Ireland has shown an astonishing turnaround in economic performance following its bailout in 2011
Just before Mario Draghi announced disappointing expected GDP reports for the Eurozone as a whole, the Irish government was announcing that GDP in 2015 increased by 7.8%. This makes it the fastest growing economy in the Eurozone – indeed one of the highest in the western world, the nearest challenger being Sweden at 4% and Poland on 3.5%. It even outperformed China’s 6.9% growth.
That growth was accelerating too, expanding by 2.7% in Q4, which represented a 9.2% rise from Q4 in 2014 and up from 1.5% in Q3, according to Ireland’s Central Statistics Office.
The drivers of growth were manufacturing, which grew by 14.2% in 2015, and construction which grew by 8.8%. While public expenditure contracted slightly, personal consumption rose by 3.5%. Import growth of 16.4% was ahead of export growth at 13.8%.
To see the astonishing success of the Irish turnaround in context, the economy grew by around 5% on average between 2000 and 2007, but this collapsed to negative growth in excess of 6% in 2009 as its budget deficit reached 32%, the largest in the world at the time as a percentage of GDP. Draconian austerity measures put in place under IMF and EU demands led to another less deep recession in early 2013, but by late 2013 the country left the bailout programme and austerity measures ended in late 2014.
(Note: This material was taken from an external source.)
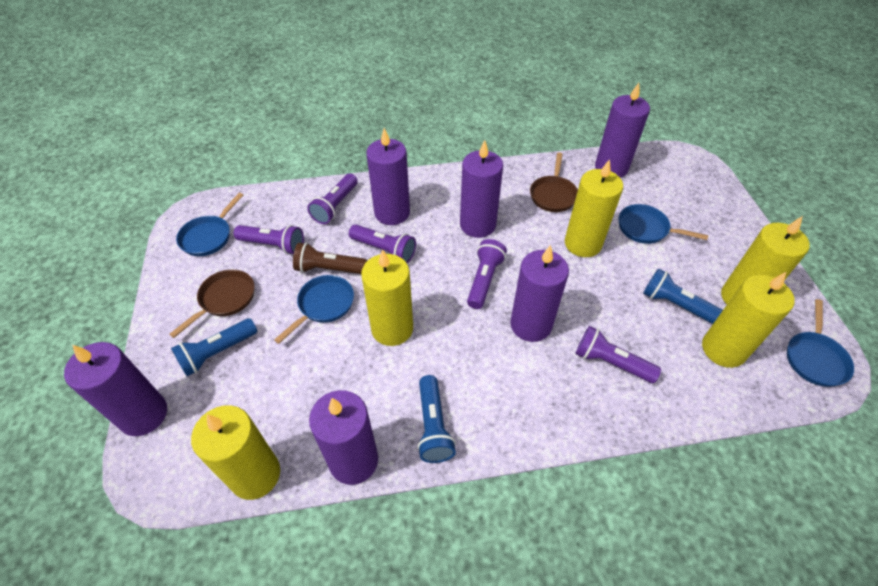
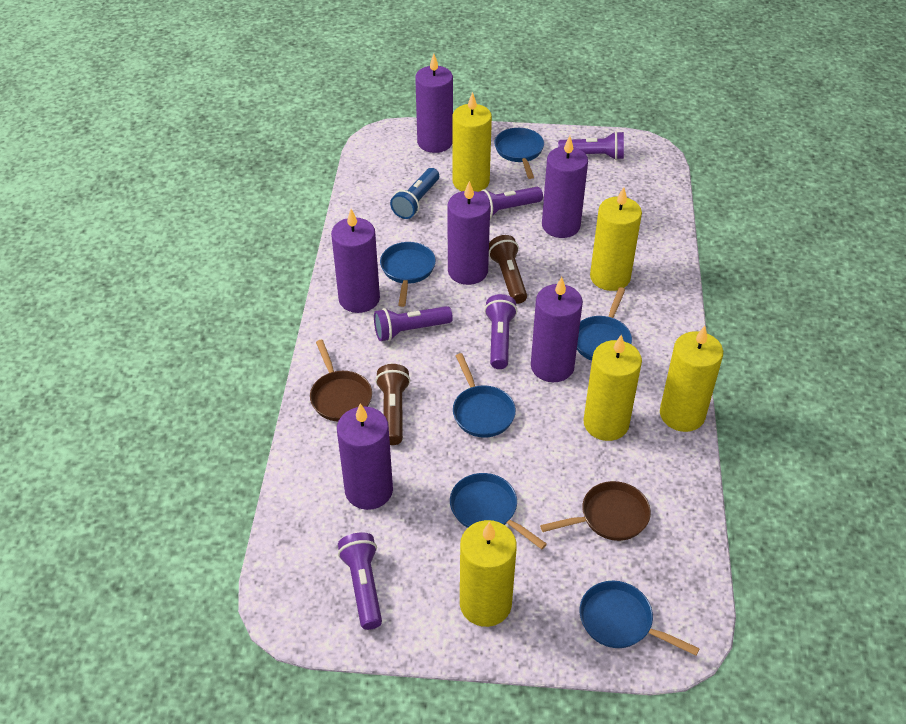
blue flashlight: 3 -> 1
blue pan: 4 -> 6
brown flashlight: 1 -> 2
Since then the rise has been spectacular. The economy has been boosted by the arrival of foreign multinationals attracted to Ireland by its low corporation tax and tax residency requirements. Services represent three quarters of Ireland’s economy.
Property investment in Ireland has recovered too, following catastrophic falls in the market of up to 20% per year between 2009 and 2012. House prices were rising at around 15% in early 2015 although that has dropped down to single figure rises in late 2015.